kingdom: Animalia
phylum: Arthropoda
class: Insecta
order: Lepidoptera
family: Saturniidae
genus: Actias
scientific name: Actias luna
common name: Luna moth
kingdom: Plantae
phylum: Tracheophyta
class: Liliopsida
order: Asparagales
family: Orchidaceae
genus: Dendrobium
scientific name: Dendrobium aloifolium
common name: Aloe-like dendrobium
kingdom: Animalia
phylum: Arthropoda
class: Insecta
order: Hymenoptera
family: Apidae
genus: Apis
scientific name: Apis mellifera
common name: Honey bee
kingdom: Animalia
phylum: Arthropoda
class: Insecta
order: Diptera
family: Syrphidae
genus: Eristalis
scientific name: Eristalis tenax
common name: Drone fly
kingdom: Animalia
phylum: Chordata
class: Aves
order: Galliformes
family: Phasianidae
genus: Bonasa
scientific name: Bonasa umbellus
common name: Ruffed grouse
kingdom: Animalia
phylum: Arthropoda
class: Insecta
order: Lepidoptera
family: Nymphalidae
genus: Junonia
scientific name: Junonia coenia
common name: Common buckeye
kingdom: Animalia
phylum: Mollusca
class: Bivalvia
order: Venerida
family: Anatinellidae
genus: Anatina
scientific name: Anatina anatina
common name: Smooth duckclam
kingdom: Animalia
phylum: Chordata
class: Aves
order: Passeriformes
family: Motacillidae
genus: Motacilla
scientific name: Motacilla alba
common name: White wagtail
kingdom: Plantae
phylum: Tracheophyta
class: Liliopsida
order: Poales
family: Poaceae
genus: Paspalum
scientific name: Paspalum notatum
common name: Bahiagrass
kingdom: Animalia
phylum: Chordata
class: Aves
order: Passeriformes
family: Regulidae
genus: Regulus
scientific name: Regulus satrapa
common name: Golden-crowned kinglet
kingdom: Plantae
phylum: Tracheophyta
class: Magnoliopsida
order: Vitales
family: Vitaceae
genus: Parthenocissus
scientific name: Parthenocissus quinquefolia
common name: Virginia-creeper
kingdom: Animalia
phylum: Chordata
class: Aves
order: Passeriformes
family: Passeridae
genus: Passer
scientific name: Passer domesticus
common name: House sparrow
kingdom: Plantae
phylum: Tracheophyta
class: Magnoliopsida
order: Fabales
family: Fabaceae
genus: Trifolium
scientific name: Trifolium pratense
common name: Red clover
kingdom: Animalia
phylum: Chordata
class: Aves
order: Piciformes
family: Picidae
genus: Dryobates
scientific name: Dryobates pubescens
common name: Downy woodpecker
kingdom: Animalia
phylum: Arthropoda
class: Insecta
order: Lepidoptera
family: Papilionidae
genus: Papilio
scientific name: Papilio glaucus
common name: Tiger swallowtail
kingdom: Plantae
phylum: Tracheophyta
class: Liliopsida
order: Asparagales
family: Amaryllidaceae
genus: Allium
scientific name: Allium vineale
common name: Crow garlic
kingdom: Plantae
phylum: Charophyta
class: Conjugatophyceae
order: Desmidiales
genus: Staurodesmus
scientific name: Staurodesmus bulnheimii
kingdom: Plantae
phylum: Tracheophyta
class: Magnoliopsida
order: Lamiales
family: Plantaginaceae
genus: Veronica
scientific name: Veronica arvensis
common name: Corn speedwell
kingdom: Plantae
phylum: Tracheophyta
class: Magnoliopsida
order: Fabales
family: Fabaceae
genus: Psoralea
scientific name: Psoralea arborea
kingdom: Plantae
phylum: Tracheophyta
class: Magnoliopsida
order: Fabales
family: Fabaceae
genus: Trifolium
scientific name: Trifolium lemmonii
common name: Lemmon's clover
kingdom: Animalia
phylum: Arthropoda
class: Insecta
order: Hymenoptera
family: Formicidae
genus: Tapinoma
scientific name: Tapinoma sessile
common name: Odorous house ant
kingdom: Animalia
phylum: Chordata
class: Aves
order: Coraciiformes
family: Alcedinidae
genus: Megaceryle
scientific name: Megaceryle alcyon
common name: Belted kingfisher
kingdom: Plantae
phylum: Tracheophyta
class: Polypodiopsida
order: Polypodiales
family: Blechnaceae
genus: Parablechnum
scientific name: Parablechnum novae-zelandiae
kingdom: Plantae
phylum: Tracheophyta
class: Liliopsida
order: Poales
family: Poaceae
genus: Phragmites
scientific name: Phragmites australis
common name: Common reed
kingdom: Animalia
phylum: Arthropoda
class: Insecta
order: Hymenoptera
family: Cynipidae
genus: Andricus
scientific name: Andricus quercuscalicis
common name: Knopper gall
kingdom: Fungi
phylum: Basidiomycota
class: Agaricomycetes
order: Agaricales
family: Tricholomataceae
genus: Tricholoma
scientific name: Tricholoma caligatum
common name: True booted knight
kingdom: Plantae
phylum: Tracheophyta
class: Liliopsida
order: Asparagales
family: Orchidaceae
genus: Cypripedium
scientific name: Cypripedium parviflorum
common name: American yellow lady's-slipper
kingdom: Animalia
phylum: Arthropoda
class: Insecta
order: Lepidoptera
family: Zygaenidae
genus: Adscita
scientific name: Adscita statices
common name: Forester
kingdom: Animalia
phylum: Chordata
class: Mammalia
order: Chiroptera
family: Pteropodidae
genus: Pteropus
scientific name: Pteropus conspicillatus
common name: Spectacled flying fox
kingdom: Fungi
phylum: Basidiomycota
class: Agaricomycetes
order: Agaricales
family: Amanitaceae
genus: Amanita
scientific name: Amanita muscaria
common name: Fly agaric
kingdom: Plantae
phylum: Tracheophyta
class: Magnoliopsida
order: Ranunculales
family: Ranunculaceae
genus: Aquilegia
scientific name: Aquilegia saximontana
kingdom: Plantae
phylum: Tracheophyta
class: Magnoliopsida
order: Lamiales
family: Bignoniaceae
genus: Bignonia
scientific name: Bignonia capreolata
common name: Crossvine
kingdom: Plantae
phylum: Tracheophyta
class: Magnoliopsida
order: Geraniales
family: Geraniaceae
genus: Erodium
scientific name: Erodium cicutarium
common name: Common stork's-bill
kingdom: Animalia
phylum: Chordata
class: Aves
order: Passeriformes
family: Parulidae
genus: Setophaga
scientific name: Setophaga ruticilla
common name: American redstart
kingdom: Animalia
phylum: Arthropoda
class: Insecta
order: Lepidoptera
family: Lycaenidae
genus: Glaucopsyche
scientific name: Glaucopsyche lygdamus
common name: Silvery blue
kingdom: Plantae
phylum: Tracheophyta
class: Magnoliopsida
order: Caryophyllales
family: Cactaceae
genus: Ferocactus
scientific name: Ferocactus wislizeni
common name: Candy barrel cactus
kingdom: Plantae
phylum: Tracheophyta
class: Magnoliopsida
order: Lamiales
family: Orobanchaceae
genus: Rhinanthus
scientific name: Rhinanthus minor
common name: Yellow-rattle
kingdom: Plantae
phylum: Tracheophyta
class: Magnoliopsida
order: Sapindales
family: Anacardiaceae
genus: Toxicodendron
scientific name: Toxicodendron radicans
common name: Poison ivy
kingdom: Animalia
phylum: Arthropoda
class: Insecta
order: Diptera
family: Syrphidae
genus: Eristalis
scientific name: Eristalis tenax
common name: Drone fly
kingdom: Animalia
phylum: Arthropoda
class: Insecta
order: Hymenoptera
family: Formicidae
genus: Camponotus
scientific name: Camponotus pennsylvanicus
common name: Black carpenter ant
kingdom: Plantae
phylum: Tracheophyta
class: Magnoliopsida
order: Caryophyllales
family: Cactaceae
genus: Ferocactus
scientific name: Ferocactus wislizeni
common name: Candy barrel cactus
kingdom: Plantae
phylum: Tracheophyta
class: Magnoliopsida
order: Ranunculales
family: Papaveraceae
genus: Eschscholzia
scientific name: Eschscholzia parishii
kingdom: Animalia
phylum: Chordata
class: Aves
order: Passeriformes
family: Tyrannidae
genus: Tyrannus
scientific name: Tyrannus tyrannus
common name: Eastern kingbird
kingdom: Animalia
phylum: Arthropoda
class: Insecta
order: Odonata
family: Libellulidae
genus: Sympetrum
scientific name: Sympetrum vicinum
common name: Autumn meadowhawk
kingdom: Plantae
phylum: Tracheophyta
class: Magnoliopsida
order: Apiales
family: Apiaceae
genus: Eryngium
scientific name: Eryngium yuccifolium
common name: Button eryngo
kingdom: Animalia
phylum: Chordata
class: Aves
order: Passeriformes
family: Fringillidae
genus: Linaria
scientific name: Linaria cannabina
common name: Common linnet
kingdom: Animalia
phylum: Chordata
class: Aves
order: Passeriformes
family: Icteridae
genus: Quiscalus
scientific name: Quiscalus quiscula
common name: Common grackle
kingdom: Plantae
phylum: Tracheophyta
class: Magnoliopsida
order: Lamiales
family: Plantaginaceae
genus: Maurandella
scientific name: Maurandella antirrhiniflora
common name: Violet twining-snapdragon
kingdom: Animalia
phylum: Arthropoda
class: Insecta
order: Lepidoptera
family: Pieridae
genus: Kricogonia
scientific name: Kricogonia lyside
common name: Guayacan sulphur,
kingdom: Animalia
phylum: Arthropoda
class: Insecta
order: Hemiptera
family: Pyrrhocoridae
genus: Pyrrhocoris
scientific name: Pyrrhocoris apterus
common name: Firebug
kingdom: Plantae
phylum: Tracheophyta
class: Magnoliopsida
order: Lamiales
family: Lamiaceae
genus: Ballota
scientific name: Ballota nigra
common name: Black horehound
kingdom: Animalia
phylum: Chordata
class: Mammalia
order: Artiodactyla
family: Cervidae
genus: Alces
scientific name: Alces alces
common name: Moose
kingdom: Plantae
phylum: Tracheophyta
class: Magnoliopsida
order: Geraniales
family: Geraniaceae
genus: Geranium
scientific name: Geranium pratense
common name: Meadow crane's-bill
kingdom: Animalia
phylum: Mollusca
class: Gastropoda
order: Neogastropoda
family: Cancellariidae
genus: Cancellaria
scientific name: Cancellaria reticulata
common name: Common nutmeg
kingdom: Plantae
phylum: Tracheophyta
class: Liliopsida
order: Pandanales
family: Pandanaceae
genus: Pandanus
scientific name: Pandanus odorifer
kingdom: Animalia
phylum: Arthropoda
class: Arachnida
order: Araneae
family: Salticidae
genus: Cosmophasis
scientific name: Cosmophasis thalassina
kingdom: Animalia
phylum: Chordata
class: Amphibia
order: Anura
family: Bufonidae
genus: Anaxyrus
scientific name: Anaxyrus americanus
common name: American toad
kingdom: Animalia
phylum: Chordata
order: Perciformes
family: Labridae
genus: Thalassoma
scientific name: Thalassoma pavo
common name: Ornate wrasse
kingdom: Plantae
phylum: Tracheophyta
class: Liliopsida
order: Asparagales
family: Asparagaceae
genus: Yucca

Set problem:
Copy the material again, starting at the line that has "genus: Anaxyrus" and running through its last line, and switch "common name" to "vernacular name" with everything else left the same.

Task output:
genus: Anaxyrus
scientific name: Anaxyrus americanus
vernacular name: American toad
kingdom: Animalia
phylum: Chordata
order: Perciformes
family: Labridae
genus: Thalassoma
scientific name: Thalassoma pavo
vernacular name: Ornate wrasse
kingdom: Plantae
phylum: Tracheophyta
class: Liliopsida
order: Asparagales
family: Asparagaceae
genus: Yucca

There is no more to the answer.